People like – or dislike – words for the way they sound or the associations they conjure, but some are also influenced by the way a word looks.
For example, many find something humorous about the letter k.
Pickle. Dunk. Monkey. Kalamazoo. Yank.
Funniest is the initial silent k, as in
knackwrust or
knuckle. What is so funny about that? I don’t know, but there’s an air of stupidity about it, no? To get really stupid, when someone wants to make a joke of his shop, he screws the spelling to include k: Kwik Kleaners or Kute Gifts. Poor k!
I like a doubled vowel, as in
leer and
deep. Even better than the double e is double o. To some extent, it’s also funny. Think of the word
tube. It’s not funny. But the word
loop is. Since
tube and
loop have the same vowel, it’s not sound here, it’s spelling. Other double o’s are also funny, like
doodle, toot, boob, poodle and
oodles. And why is
cartoon not
cartune? Because!
You’d think double o words were formed for the sake of a laugh. But there’s another class of double o words that ooze of mystery and have nothing funny about them. Think
room. Such a big little word. Also
smooth and
broom and
groom.
Cocoon. Soundwise, it helps if the double o is followed by a vocalized consonant. But it isn’t absolutely necessary.

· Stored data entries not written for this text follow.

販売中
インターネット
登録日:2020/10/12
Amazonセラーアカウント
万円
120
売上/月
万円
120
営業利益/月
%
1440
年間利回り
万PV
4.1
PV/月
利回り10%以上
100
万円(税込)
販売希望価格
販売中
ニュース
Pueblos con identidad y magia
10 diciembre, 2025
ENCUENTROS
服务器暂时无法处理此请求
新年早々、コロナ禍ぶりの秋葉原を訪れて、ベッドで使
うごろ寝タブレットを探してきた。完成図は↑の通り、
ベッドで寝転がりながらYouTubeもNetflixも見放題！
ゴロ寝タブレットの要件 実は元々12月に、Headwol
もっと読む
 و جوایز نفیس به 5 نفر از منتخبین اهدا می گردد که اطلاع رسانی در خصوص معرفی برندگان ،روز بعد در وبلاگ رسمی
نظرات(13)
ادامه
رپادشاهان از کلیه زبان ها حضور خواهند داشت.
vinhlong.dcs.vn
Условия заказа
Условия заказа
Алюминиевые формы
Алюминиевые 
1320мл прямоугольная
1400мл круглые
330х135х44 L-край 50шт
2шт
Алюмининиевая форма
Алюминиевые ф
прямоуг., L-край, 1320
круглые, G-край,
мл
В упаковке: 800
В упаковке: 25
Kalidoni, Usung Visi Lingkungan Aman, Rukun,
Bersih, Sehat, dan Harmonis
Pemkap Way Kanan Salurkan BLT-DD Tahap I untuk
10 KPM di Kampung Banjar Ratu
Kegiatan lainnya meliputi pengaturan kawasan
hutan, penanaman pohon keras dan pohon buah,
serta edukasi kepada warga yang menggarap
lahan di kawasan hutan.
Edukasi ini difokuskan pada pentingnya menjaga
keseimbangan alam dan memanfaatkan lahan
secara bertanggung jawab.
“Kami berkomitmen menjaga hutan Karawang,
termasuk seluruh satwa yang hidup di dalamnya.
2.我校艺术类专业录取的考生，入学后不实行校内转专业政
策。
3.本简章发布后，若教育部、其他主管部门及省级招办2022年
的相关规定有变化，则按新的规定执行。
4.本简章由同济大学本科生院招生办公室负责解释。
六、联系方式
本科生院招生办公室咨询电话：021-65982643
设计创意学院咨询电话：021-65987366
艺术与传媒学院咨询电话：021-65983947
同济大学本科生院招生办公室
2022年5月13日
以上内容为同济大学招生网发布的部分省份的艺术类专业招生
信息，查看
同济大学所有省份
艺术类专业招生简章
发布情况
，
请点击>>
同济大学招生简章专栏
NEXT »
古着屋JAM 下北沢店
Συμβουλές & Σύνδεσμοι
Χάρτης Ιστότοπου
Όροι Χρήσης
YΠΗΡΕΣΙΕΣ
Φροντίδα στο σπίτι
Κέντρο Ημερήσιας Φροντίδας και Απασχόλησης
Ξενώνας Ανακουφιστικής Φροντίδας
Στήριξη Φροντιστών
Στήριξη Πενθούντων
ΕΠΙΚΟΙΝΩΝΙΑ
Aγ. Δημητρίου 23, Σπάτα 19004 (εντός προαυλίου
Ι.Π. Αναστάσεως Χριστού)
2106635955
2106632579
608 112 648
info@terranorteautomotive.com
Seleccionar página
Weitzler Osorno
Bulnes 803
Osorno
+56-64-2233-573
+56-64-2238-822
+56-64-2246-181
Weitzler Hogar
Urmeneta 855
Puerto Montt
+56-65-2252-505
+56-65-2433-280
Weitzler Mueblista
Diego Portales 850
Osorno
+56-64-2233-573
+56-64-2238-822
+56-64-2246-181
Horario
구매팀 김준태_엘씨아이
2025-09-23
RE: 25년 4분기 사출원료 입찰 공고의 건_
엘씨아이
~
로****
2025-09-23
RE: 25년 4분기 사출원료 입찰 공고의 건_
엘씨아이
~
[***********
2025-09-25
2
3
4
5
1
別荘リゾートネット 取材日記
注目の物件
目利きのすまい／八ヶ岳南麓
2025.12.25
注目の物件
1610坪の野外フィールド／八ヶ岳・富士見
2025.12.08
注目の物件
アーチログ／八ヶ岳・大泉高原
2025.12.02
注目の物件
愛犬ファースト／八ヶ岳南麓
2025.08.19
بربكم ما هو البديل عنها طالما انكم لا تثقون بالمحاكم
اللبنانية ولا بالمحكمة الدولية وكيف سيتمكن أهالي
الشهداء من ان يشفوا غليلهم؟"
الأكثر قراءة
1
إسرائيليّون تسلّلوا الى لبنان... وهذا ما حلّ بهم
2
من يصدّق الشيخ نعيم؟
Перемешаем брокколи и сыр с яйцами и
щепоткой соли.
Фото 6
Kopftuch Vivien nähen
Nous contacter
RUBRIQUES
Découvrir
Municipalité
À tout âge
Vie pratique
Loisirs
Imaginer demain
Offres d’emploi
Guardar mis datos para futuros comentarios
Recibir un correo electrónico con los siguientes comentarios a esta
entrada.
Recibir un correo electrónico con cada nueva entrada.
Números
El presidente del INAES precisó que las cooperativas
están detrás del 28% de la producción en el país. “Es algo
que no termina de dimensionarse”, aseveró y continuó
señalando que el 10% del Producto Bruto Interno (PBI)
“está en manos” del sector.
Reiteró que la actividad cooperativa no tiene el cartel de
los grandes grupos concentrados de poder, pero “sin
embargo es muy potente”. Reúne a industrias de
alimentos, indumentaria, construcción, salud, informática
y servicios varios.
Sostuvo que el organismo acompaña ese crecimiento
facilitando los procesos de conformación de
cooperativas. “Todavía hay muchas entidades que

I find a weird spaciousness also in
root and
soot, for example, and
soot isn’t even pronounced with the long /u/.
Somewhere the buried knowledge of how the word is spelled affects me even when I’m neither reading nor writing it. As much as I dig
root,
route leaves me lukewarm. And while I like
June, pursuit, newt and
chute, they’d be different altogether with a double o.
One might say it’s only because the double o looks so cool. But that’s not it entirely. Also
leer is more interesting than, say,
near.
Wheel is more intriguing than
weal, and
between would beat
betwene, even though there’s something sweet about the latter. Dopey and sweet.